Excerpted text
----

An independent organization that oversees Canadian slaughter procedures, CFIA mandates that cows be shot in the head with a bolt gun, to avoid causing pain to the animal. Kashrut laws require that an animal be killed with a single, rapid motion with a sharp knife that instantly kills the animal by severing the primary blood supply to the brain. Kosher laws preclude the use of bolts, as Canadian law requires.

CFIA requires that Jewish ritual slaughterers conduct a series of bodily checks in between each shechita to ensure that the animal is “insensible,” which means that slaughter houses must wait up to three minutes rather than 15 seconds between each slaughter. At an industrial scale, the three minutes add up.

Emanuel’s employer MK, the Kashruth Council of Canada in Toronto—known as COR—and the country’s two largest kosher meat producers, Shefa Meats and Mehadrin Meats, sued CFIA on March 8.

The plaintiffs allege that the government agency infringes on the Canadian Charter of Rights and Freedoms, which guarantees freedom of religious practice, according to Richard Rabkin, managing director of the Kashruth Council.

“I don’t want to speculate about the motivations of the CFIA and we have no indications that antisemitism is at play here, but when the Jewish community is being treated differently than other communities in Canada because of our religious beliefs, that is discrimination,” Rabkin told JNS.

‘Discrimination by effect’

Rabkin told JNS that the ideal would be a negotiated solution, and the four entities opted to sue only as a last resort and because the agency is independent and unbeholden to elected officials.

“I don’t think that there is a politician who can say ‘CFIA, we demand that you take the following action,’” he said.

COR, MK and the Centre for Israel and Jewish Affairs issued a joint statement earlier this month stating that “regrettably, the CFIA has ignored the basic science, relying on inaccurate and flawed, selective literature review.”

“Kosher slaughter is humane. There is strong scientific evidence supporting this conclusion,” the three groups stated. “Over the past few months, we have produced several reports from experts demonstrating that following shechita, animals rapidly transition to immediate and irreversible insensibility and as a result do not experience any pain.”

----

Directions
1. Name every organization that, according to the news excerpt, sued CFIA on March 8.
2. Print the entries below starting with the line that contains "True or false: UNIT_MULT" and continuing to the end of the entries. Do not include the pictures.

----

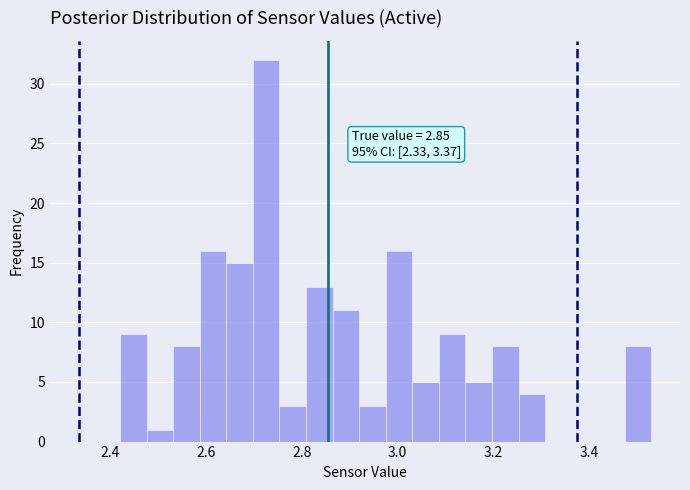

Around what value on the x-axis is the tallest bar? Give the approximate position of its centre, as read against the axis.

2.72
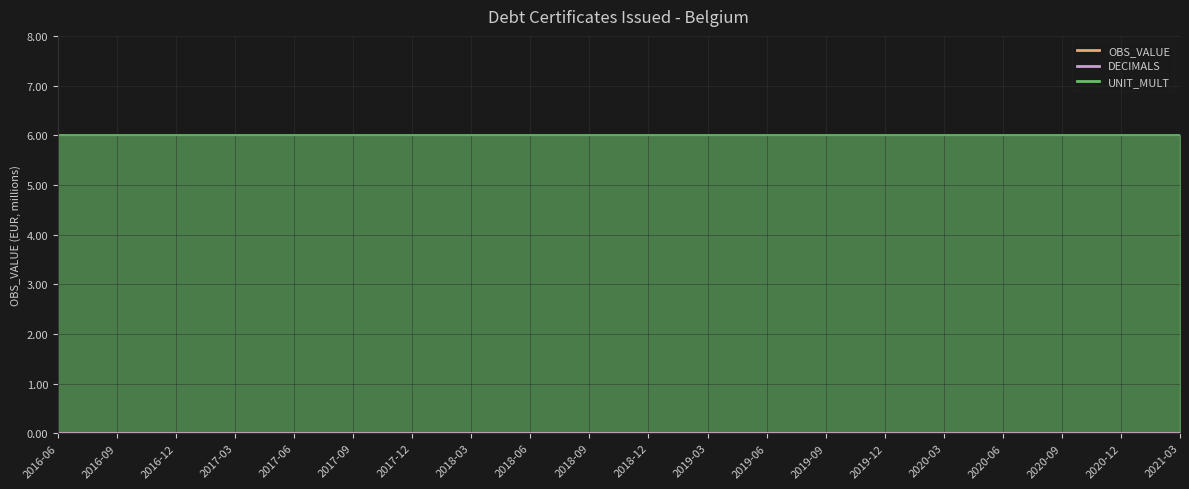

True or false: UNIT_MULT and OBS_VALUE intersect in this chart.

False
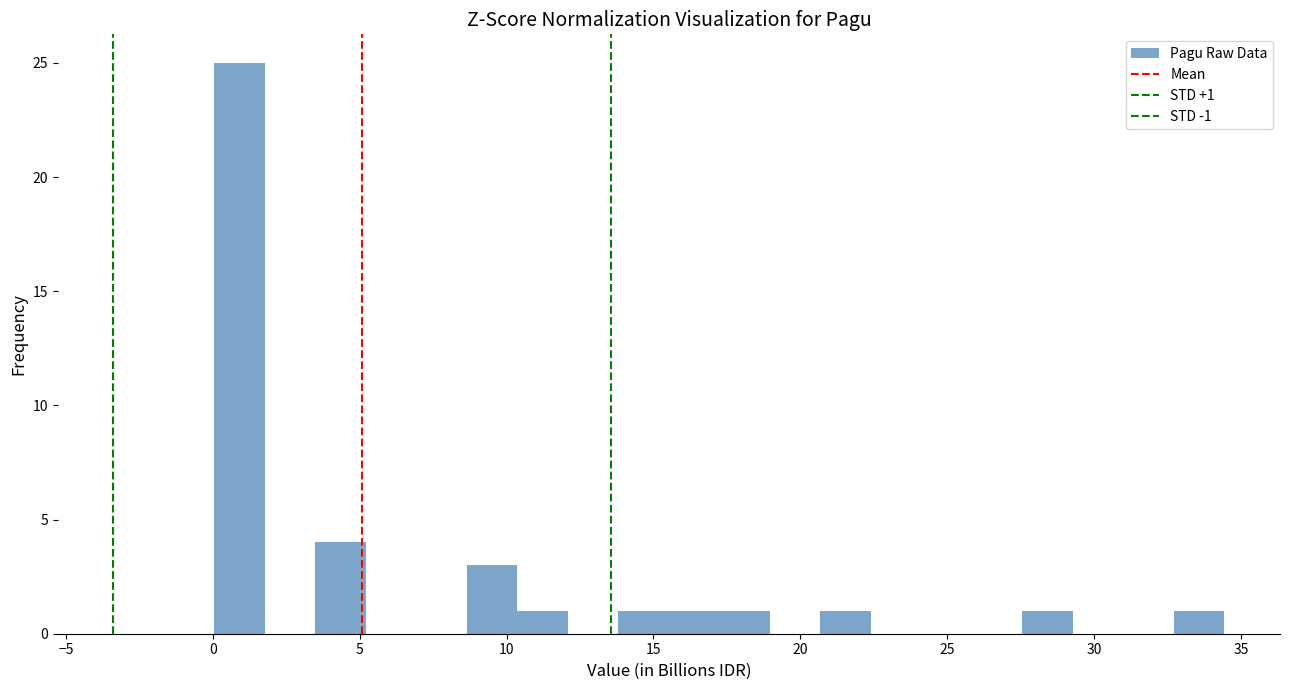

Around what value on the x-axis is the tallest bar? Give the approximate position of its centre, as read against the axis.

1.0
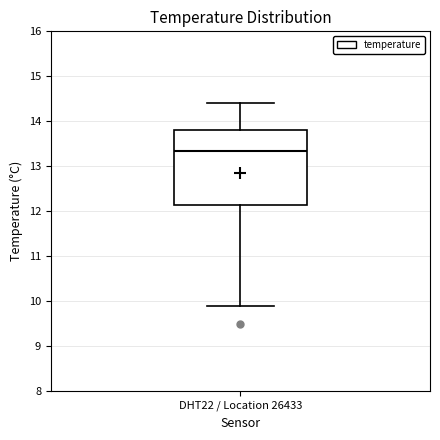

Where is the lower edge of the box for DHT22 / Location 26433 on the y-axis? The values are not printed on the chart, so give them approximately, as read against the axis.

12.2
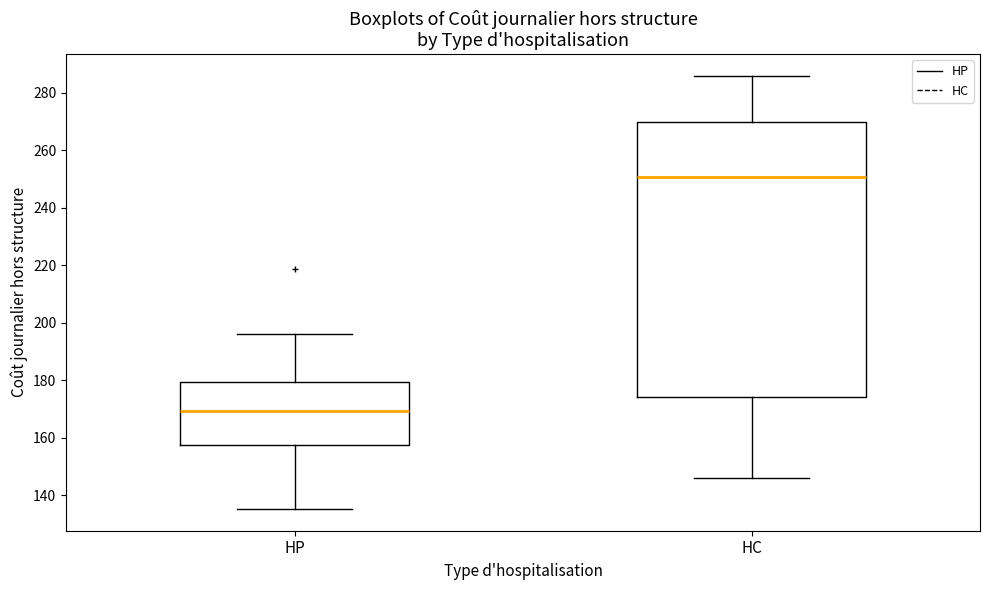

Reading left to right, read every box against the y-axis: the position of its median line, the range the box covers, and the ends of its whiskers. The values are not printed on the chart, so give them approximately, as read against the axis.

HP: median 170, box 158 to 180, whiskers 136 to 196
HC: median 250, box 174 to 270, whiskers 146 to 286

----

Results of the exercise
1.
- MK
- The Kashruth Council of Canada in Toronto (COR)
- Shefa Meats
- Mehadrin Meats

2.
True or false: UNIT_MULT and OBS_VALUE intersect in this chart.

False

Around what value on the x-axis is the tallest bar? Give the approximate position of its centre, as read against the axis.

1.0

Where is the lower edge of the box for DHT22 / Location 26433 on the y-axis? The values are not printed on the chart, so give them approximately, as read against the axis.

12.2

Reading left to right, read every box against the y-axis: the position of its median line, the range the box covers, and the ends of its whiskers. The values are not printed on the chart, so give them approximately, as read against the axis.

HP: median 170, box 158 to 180, whiskers 136 to 196
HC: median 250, box 174 to 270, whiskers 146 to 286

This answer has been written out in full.